At a REALTOR® University Speaker Series held recently, Dr. Johannes Stroebel presented research that found that one’s social network of friends has an impact on a person’s decision to purchase property. The process works this way: price changes occurring within the geographical area of an individual’s social network impact his/her perception of the attractiveness of property investments as well as actual decisions to purchase real estate.
The research looked at Facebook users who lived in Los Angeles and analyzed how the home price experience of their social network of friends who lived in other geographic areas affected their home purchase decisions. The research found that housing investment is regularly a topic of discussion with the social network. According to the study, about half of the respondents discussed (sometimes or often) whether buying a house is a good investment.
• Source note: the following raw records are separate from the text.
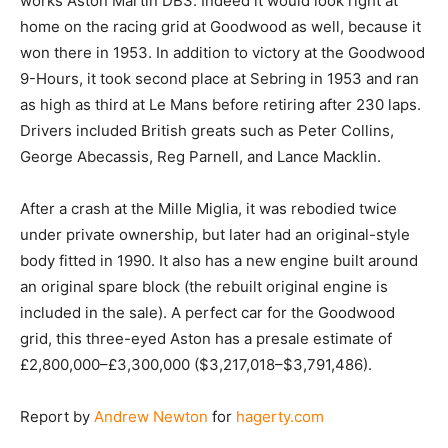
works Aston Martin DB3. Indeed it would look right at
home on the racing grid at Goodwood as well, because it
won there in 1953. In addition to victory at the Goodwood
9-Hours, it took second place at Sebring in 1953 and ran
as high as third at Le Mans before retiring after 230 laps.
Drivers included British greats such as Peter Collins,
George Abecassis, Reg Parnell, and Lance Macklin.
After a crash at the Mille Miglia, it was rebodied twice
under private ownership, but later had an original-style
body fitted in 1990. It also has a new engine built around
an original spare block (the rebuilt original engine is
included in the sale). A perfect car for the Goodwood
grid, this three-eyed Aston has a presale estimate of
£2,800,000–£3,300,000 ($3,217,018–$3,791,486).
Report by
Andrew Newton
for
hagerty.com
The study found that an increase in the home price experience of an individual’s social network (“friends”) who reside in other geographic areas:
- increased the chances of the individual becoming a homeowner;
- increased the size of the property the individual purchased; and
- increased the individual’s purchase price;
An implication of the study is that an individual whose social network (friends) live in geographic areas where prices are increasing is more likely to purchase a home than an individual whose social network is experiencing greater price variability (some increasing, some decreasing). The effect is larger for individuals who regularly talk to their friends about investing in property. In this regard, social networks can amplify housing upturns and downturns, if home prices are moving in the same direction in many geographic areas.
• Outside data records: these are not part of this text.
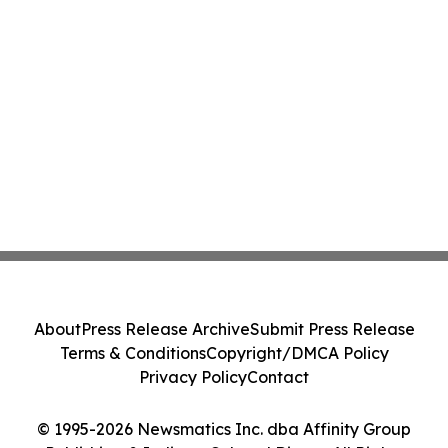
About
Press Release Archive
Submit Press Release
Terms & Conditions
Copyright/DMCA Policy
Privacy Policy
Contact
© 1995-2026 Newsmatics Inc. dba Affinity Group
What This Means to REALTORS®: REALTORS® are increasingly using social media, and this active social media presence can potentially create more business opportunities, as individuals become more aware of housing trends in their areas and discuss these trends with their social network friends. According to the 2016 Member Profile, 70 percent use social media, 54 percent reported having a website for five years, and 11 percent have a real estate blog.
About the Speaker
Dr. Johannes Stroebel is Associate Professor of Finance, New York University Stern School of Business. He is also affiliated with the National Bureau of Economic Research, CESifo (Germany-based), and the Center for Economic Policy Research (U.K.-based). His research on asymmetric information in the housing market, housing bubbles, the regulation of consumer financial products, and the impact of climate change on housing has been published in journals such as the Journal of Finance, the Quarterly Journal of Economics, and Econometrica, among others.
To contact the speaker, please email firstname.lastname@example.org.
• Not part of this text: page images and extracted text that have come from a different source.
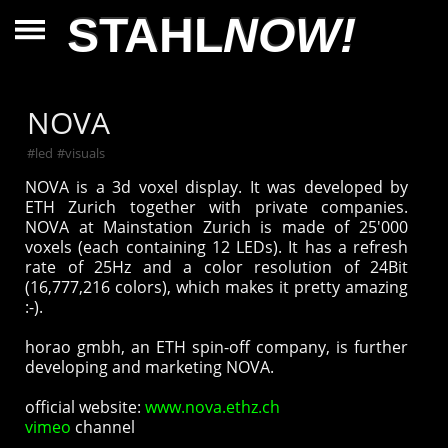
STAHL
NOW!
NOVA
#
led
#
visuals
NOVA is a 3d voxel display. It was developed by
ETH Zurich together with private companies.
NOVA at Mainstation Zurich is made of 25'000
voxels (each containing 12 LEDs). It has a refresh
rate of 25Hz and a color resolution of 24Bit
(16,777,216 colors), which makes it pretty amazing
:-).
horao gmbh, an ETH spin-off company, is further
developing and marketing NOVA.
official website:
www.nova.ethz.ch
vimeo
channel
About REALTOR® University Speaker Series
REALTOR® University provides on-line education on real estate and other topics at the MBA and undergraduate levels. The REALTOR® University Speaker Series provides a venue to learn about and stimulate discussion of economic and real estate issues in support of NAR’s mission as the Voice of Real Estate. The Speaker Series presentations can be accessed on this webpage.
 Held on January 27, 2017 at the NAR Washington D.C. Office
 The research is a collaboration of economists Michael C. Bailey (Facebook), Ruiqing Cao (Harvard University), Theresa Kuchler (NYU), and Johannes Stroebel (NYU, NBER, CPER).
 Thanks to Meredith Dunn, Communications Manager, for creating the webinar material.
 The survey data had 1,242 survey responses, 55% male. The respondents’ age ranges between 19 and 75 years, with an average of 46 years, Respondents are spread over 113 Los Angeles zip codes, but 24% (40%) of them live in the 10 (20) most represented zip codes. On average, the Facebook users in the sample data had 420+ friendship links, and even those in the 25th percentile had 117 links.
 The authors measure home price experience of an individual’s social network as the sum of the share of the individual’s network N who live in county c multiplied by the price changes in county c between December 2008 and December 2010.